Al Capone Traveled Across Michigan to Get to This Canadian Hideout
WARNING: Under no circumstances should you enter this property. By doing so you risk bodily harm and/or prosecution for trespassing on private property.
It seems like no matter where you travel in Michigan – from the Michigan/Ohio border to the tip of the Keweenaw and beyond to Isle Royale – someone from any area will more than likely say something like “oh, yeah, Al Capone used to have a hideout here”. As exciting and adventuresome as those sound, we know that one person can’t be in every county, every township, or any town, village, city, hamlet, or community. If that were true, Capone wouldn’t have any time to commit his crimes. So many of these “Capone stayed here” Michigan rumors can’t ALL be true, although some are.
But there is one place quite a ways northeast of Michigan in Ontario, Canada. Capone is said to travel to the town of Quadeville, where he had a cabin in the woods he and members of his gang used as a hideout. It’s believed he would leave Chicago, travel all the way across Michigan to Detroit, where he would cross over and be driven another 412 miles to his forest hideaway.
This Capone hideout seems to be the most believable, as the tale is corroborated by many historians and locals in the vicinity of Quadeville and beyond. In 1926, Capone was 27 years old when he first used this place as a hideout. Authorities were searching for him after one of his rival gang members was assassinated.
The dates as to the cabin’s origin differ: one states it as 1926, another as in the 1930s. The secret of the Capone cabin – just off Letterkenney Road - was kept hidden from the public for over forty years. The secret slowly leaked out, but it’s still difficult to find, Driving down Letterkenney Road, you can’t see it at all through all the trees and bushes…even in winter when the leaves are off the trees, and if there ever was a driveway, it’s grown over.
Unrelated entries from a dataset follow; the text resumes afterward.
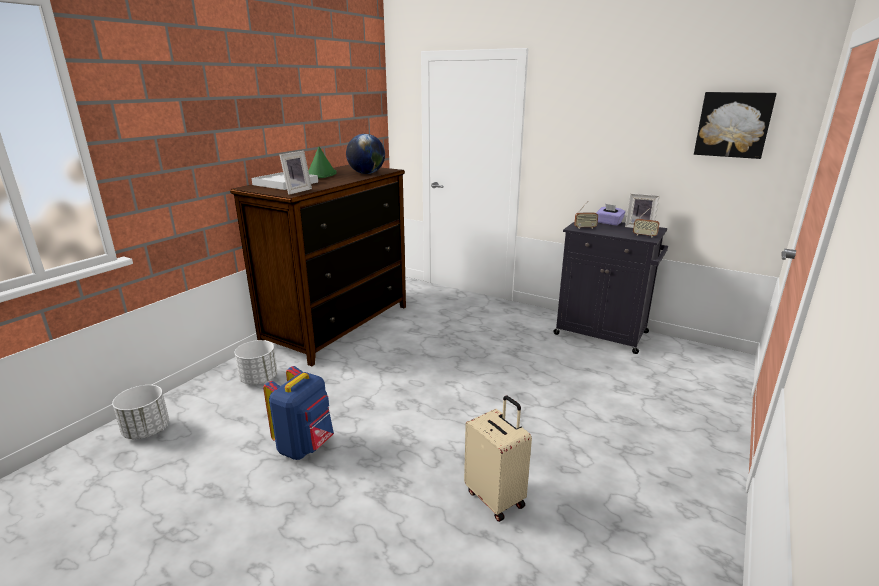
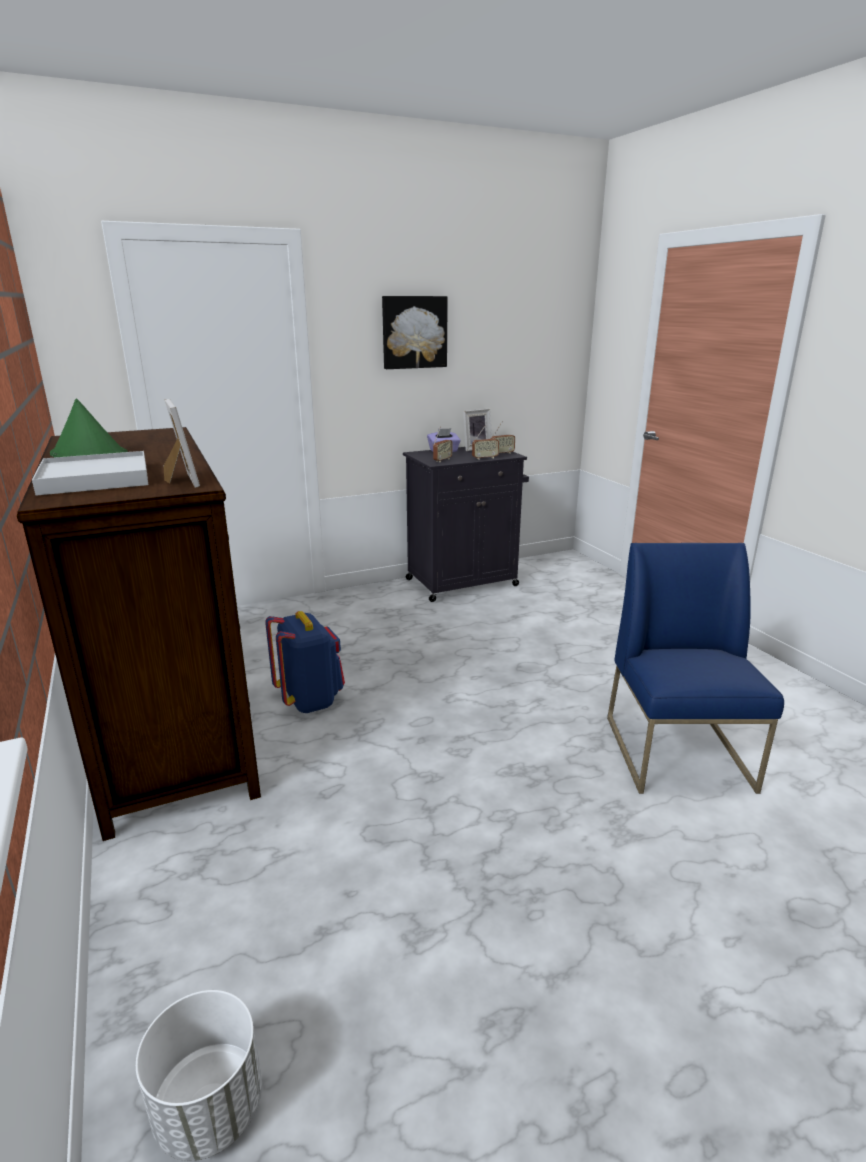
camera: 55 degrees left, 0 degrees up
(259, 379) = (221, 870): white planter -> none
(305, 446) = (473, 870): blue backpack -> blue backpack (310, 700)
(366, 173) = (159, 440): globe -> none
(496, 498) = (679, 753): beige suitcase -> blue chair
(619, 235) = (485, 458): none -> radio
(733, 124) = (533, 325): picture -> picture (414, 332)

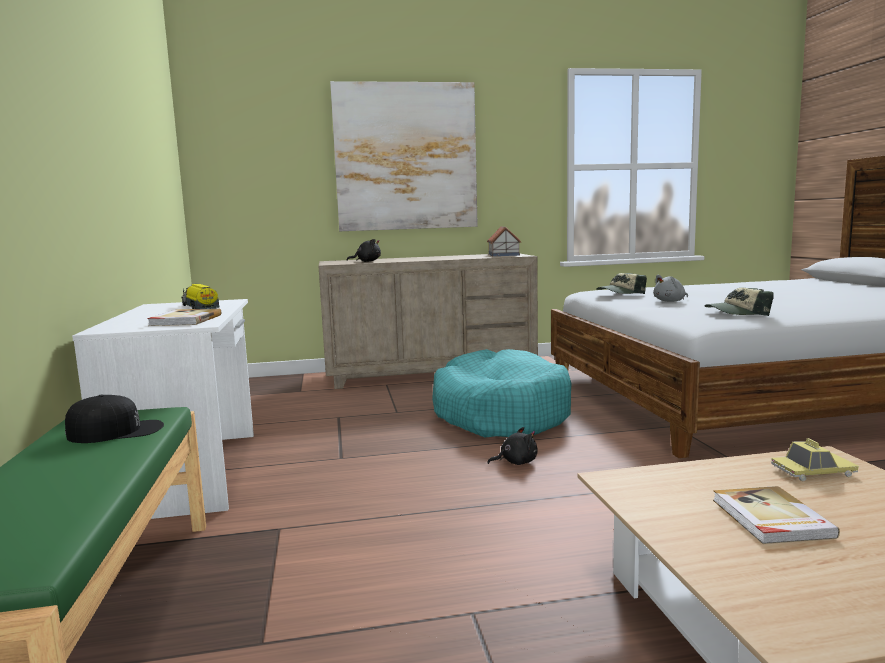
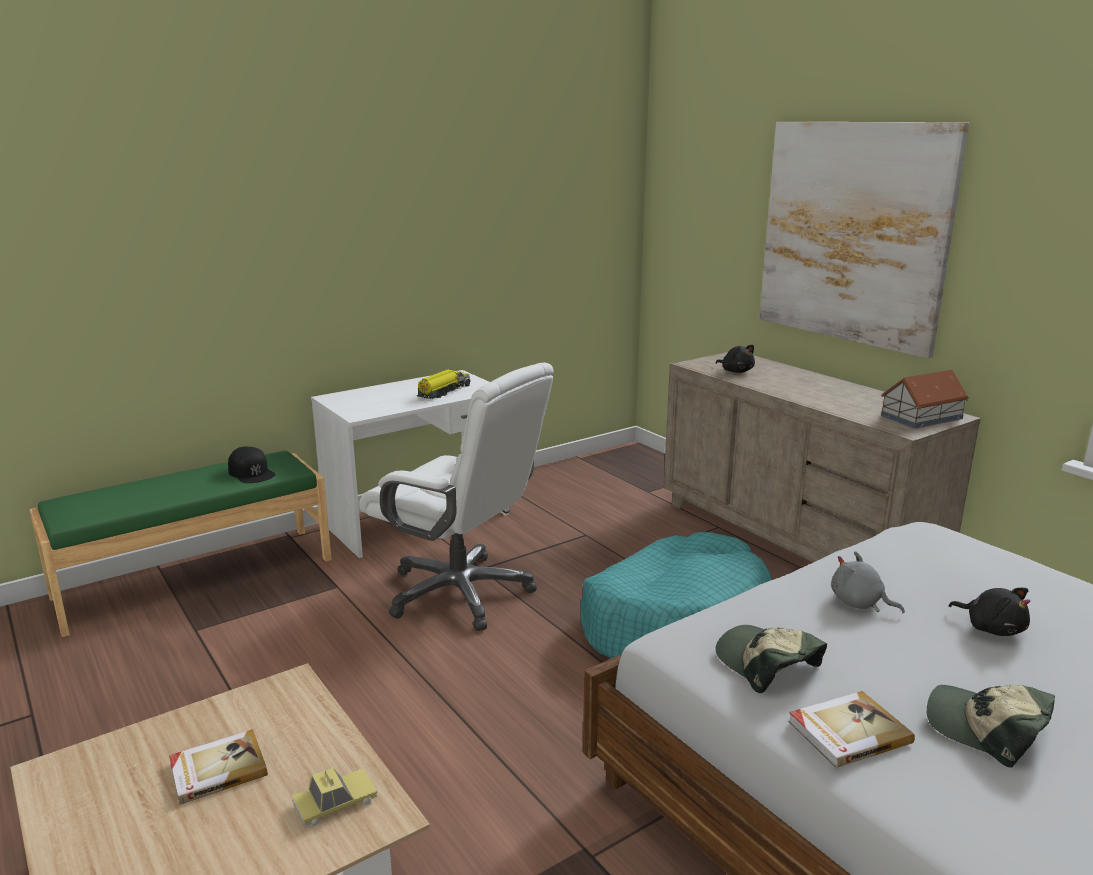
camera: 65 degrees right, 10 degrees up
(185, 320) = (375, 406): book -> book (847, 732)
(374, 471) = (461, 593): none -> white office chair
(516, 462) = (524, 663): black plush toy -> black plush toy (991, 628)
(620, 293) = (896, 555): cap -> cap (985, 729)
(813, 472) = (335, 802): toy car -> toy car turned 90 degrees counterclockwise

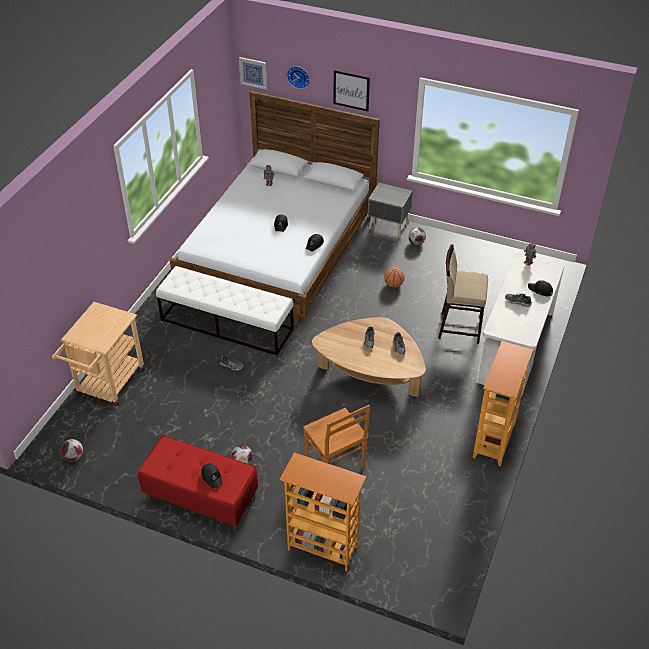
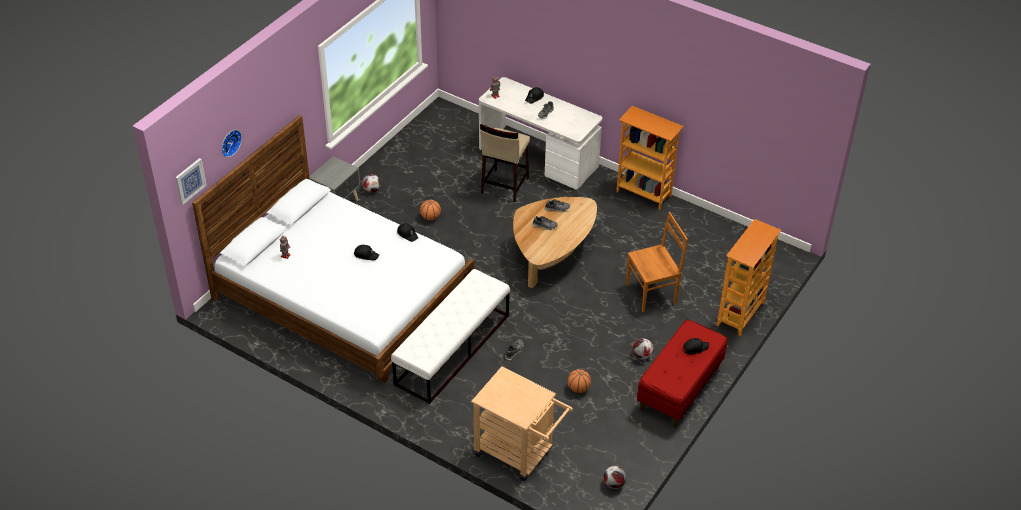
camera: 80 degrees left, 0 degrees up
(190, 417) = (578, 388): none -> basketball
(351, 90) = (273, 111): picture -> none

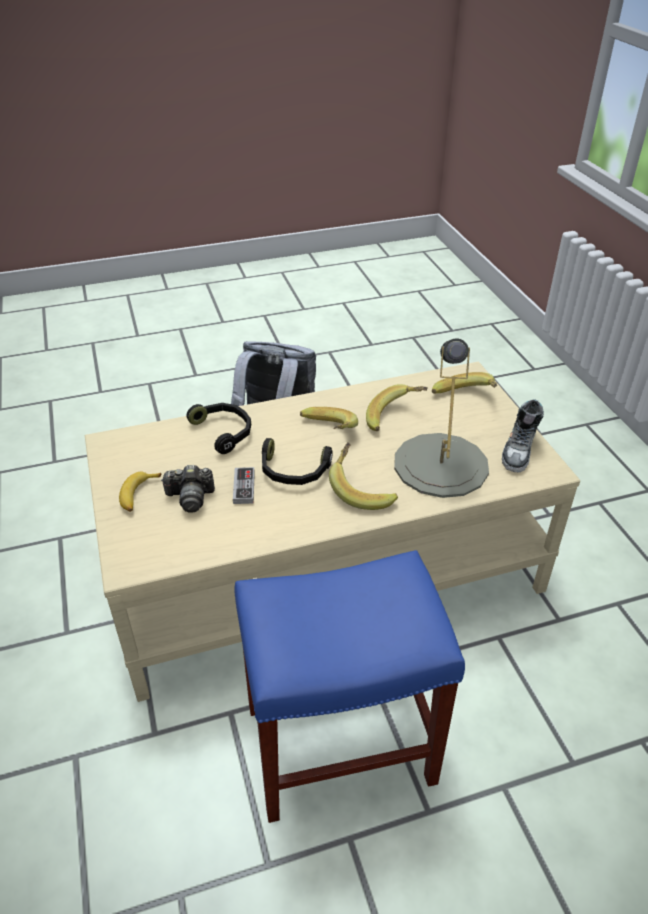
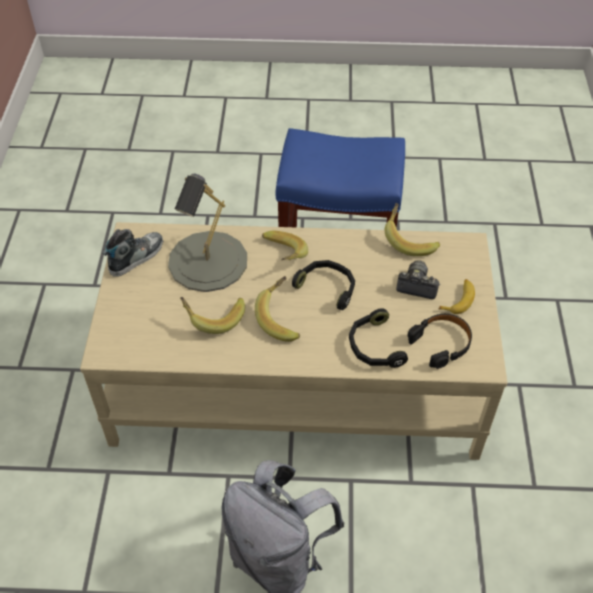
camera: 160 degrees left, 10 degrees up
(154, 450) = (441, 343): none -> black headphones
(244, 487) = (372, 283): game controller -> none
(465, 399) = (135, 321): banana -> banana (409, 239)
The structure was made to Capone’s specifications with logs, but looks like it has been changed somewhat over the years of various ownerships. Today, the windows are boarded up and broken out, doors open, and initials scratched into the logs by visitors.
Even though this is one of the more plausible and believable of Capone’s getaways, nobody had ever said they saw him in town or in that cabin.
Or they were just too afraid to say.